WHAT TO WORK ON → Render the lines below as a JSON list of strings, one string for each line and no blank lines. Leave the pictures out.

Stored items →
══════════════════════════════

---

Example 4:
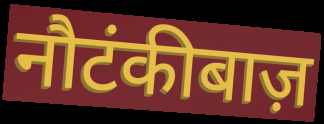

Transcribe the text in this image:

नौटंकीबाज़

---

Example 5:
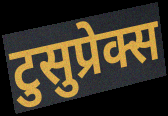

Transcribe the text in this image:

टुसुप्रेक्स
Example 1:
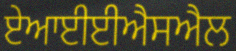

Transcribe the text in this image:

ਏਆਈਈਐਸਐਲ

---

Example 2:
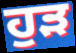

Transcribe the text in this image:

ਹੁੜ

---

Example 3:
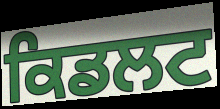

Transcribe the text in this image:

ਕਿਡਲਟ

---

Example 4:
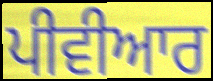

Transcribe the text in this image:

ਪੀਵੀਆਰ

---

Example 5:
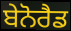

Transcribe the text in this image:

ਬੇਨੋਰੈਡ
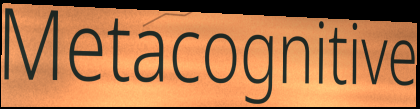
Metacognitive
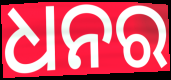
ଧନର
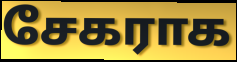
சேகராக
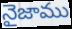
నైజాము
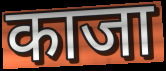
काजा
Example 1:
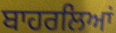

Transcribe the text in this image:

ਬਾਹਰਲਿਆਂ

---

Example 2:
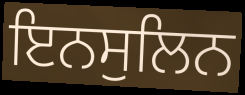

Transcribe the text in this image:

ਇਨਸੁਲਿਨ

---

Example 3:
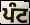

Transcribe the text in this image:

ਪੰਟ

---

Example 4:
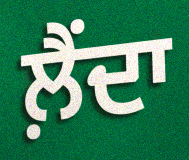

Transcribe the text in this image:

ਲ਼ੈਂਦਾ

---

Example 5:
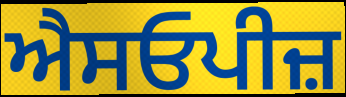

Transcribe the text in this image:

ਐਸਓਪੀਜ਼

══════════════════════════════

THE REPLY →
[
  "---",
  "Example 4:",
  "Transcribe the text in this image:",
  "नौटंकीबाज़",
  "---",
  "Example 5:",
  "Transcribe the text in this image:",
  "टुसुप्रेक्स",
  "Example 1:",
  "Transcribe the text in this image:",
  "ਏਆਈਈਐਸਐਲ",
  "---",
  "Example 2:",
  "Transcribe the text in this image:",
  "ਹੁੜ",
  "---",
  "Example 3:",
  "Transcribe the text in this image:",
  "ਕਿਡਲਟ",
  "---",
  "Example 4:",
  "Transcribe the text in this image:",
  "ਪੀਵੀਆਰ",
  "---",
  "Example 5:",
  "Transcribe the text in this image:",
  "ਬੇਨੋਰੈਡ",
  "Metacognitive",
  "ଧନର",
  "சேகராக",
  "నైజాము",
  "काजा",
  "Example 1:",
  "Transcribe the text in this image:",
  "ਬਾਹਰਲਿਆਂ",
  "---",
  "Example 2:",
  "Transcribe the text in this image:",
  "ਇਨਸੁਲਿਨ",
  "---",
  "Example 3:",
  "Transcribe the text in this image:",
  "ਪੰਟ",
  "---",
  "Example 4:",
  "Transcribe the text in this image:",
  "ਲ਼ੈਂਦਾ",
  "---",
  "Example 5:",
  "Transcribe the text in this image:",
  "ਐਸਓਪੀਜ਼"
]